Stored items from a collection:

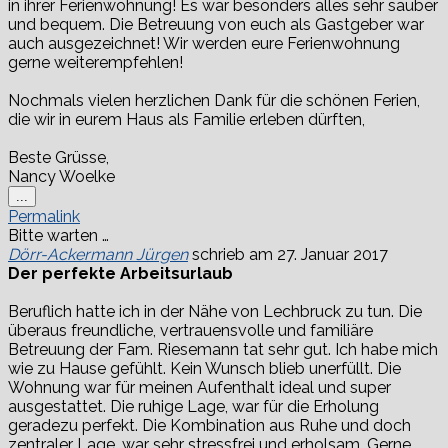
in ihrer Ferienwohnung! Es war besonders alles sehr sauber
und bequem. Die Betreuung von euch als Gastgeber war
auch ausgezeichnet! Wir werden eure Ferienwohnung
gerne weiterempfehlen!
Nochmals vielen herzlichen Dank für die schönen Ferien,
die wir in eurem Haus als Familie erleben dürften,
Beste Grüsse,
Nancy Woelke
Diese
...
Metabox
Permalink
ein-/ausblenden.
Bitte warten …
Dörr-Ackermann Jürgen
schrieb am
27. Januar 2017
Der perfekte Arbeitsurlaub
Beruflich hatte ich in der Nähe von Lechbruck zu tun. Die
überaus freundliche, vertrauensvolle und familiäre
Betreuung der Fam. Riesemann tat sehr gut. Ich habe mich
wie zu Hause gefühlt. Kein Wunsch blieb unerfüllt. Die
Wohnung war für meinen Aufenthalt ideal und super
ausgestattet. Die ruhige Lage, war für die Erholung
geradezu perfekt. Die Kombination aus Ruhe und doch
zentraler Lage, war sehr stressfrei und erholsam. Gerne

---

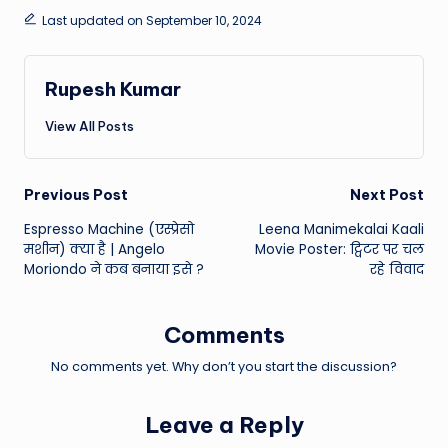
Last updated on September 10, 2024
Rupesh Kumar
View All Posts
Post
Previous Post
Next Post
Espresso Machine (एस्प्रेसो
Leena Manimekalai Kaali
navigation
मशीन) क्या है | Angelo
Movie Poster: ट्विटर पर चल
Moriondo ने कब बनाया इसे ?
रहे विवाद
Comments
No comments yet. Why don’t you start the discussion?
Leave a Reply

* * *

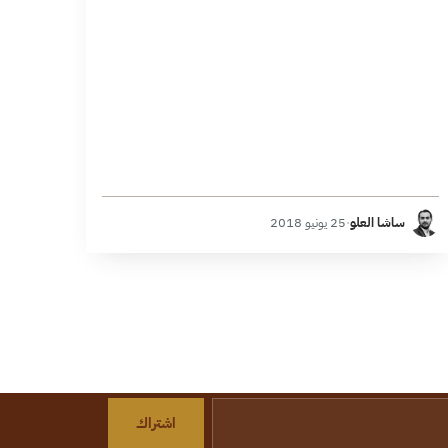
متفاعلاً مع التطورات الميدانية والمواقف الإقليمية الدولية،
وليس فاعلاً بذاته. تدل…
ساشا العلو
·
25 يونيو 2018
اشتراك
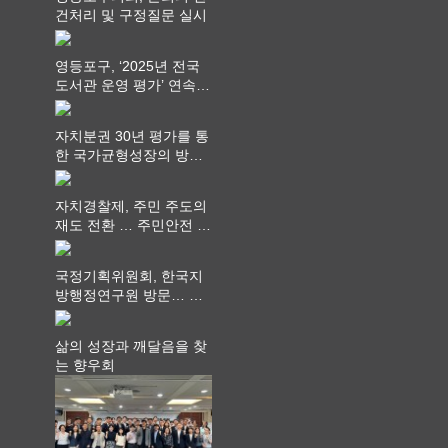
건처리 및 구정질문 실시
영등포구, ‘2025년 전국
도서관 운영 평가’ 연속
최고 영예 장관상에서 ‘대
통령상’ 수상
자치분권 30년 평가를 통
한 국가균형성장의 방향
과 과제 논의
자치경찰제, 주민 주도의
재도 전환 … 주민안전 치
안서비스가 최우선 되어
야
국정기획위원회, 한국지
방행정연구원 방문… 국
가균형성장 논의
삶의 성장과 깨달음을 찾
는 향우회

# Work order:
Beginning at the line with "in ihrer Ferienwohnung!" and stopping after the line with "Dörr-Ackermann Jürgen", please write out every line of the data above exactly and nothing else.

# Answer box:
in ihrer Ferienwohnung! Es war besonders alles sehr sauber
und bequem. Die Betreuung von euch als Gastgeber war
auch ausgezeichnet! Wir werden eure Ferienwohnung
gerne weiterempfehlen!
Nochmals vielen herzlichen Dank für die schönen Ferien,
die wir in eurem Haus als Familie erleben dürften,
Beste Grüsse,
Nancy Woelke
Diese
...
Metabox
Permalink
ein-/ausblenden.
Bitte warten …
Dörr-Ackermann Jürgen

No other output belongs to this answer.